- [Exercise set]:
1) In the battery thread below, check each of the following statements against the text. (a) The tractor batteries at the farm store cost about the same as marine/deep cycle batteries. (b) The marine batteries are rated at 1000 cca. (c) The reply says deep cycle batteries are designed for faster recharge rates. Answer yes or no for each and quote the words from the text that decide it.
2) Retype part of the battery thread below without any changes, starting with "# off grid battery" and going on through "a remote shack.".
3) According to the battery thread below, what will the small wind turbine provide power to?

- [Document passage]:
::::

# off grid battery question



## smaj100 (Oct 17, 2012)

I know this is a much debated topic. I am looking for suggestions from a practical standpoint. I have a small wind turbine that will provide power to a remote shack. 

My question is my local farm store has some giant tractor batteries that are similar in price to marine/deep cycle batteries. I am planning on 2-4 in parrallel initially and eventually expanding to an off grid system in the house. The tractor batts are 1000 cca where the marine ones are 550-650 cca, group 27. Are these apples-apples or different critters?


Thanks


----------



## forluvofsmoke (Jan 27, 2012)

Dedicated cranking batteries are not a good choice for long-term energy needs. They will fail prematurely, as they are not designed or intended for that type of service. They are designed to throw out massive amounts of energy for a very short duration, then, be recharged in a very short time.

Deep cycle batteries will handle the rigorous discharge and recharge cycling much better over long time periods than cranking batteries...this is what they're designed for...lower current draw over long time periods and slower recharge rates, which is typically what will be found with off-grid systems.


----------



## Viking (Mar 16, 2009)

::::

- [Stored data]:
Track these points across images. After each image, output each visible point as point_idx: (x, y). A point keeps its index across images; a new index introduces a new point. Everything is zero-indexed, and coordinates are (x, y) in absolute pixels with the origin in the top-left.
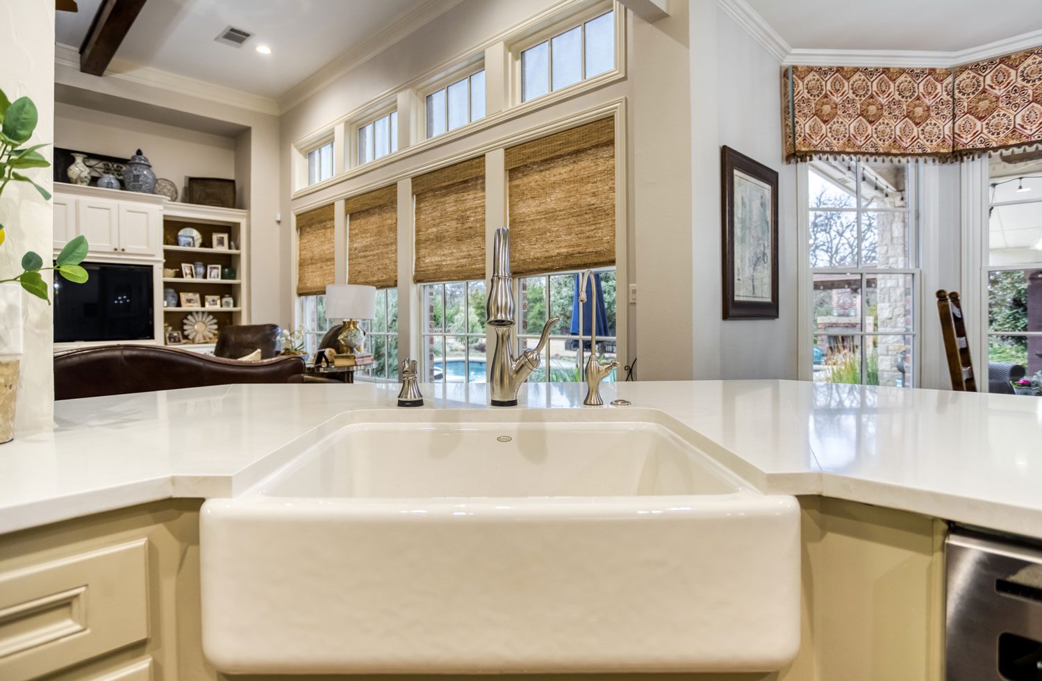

::::

- [Results of the tasks]:
1)
(a) Yes: "similar in price to marine/deep cycle batteries"
(b) No: "The tractor batts are 1000 cca where the marine ones are 550-650 cca, group 27."
(c) No: "lower current draw over long time periods and slower recharge rates"

2)
# off grid battery question



## smaj100 (Oct 17, 2012)

I know this is a much debated topic. I am looking for suggestions from a practical standpoint. I have a small wind turbine that will provide power to a remote shack.

3) A remote shack.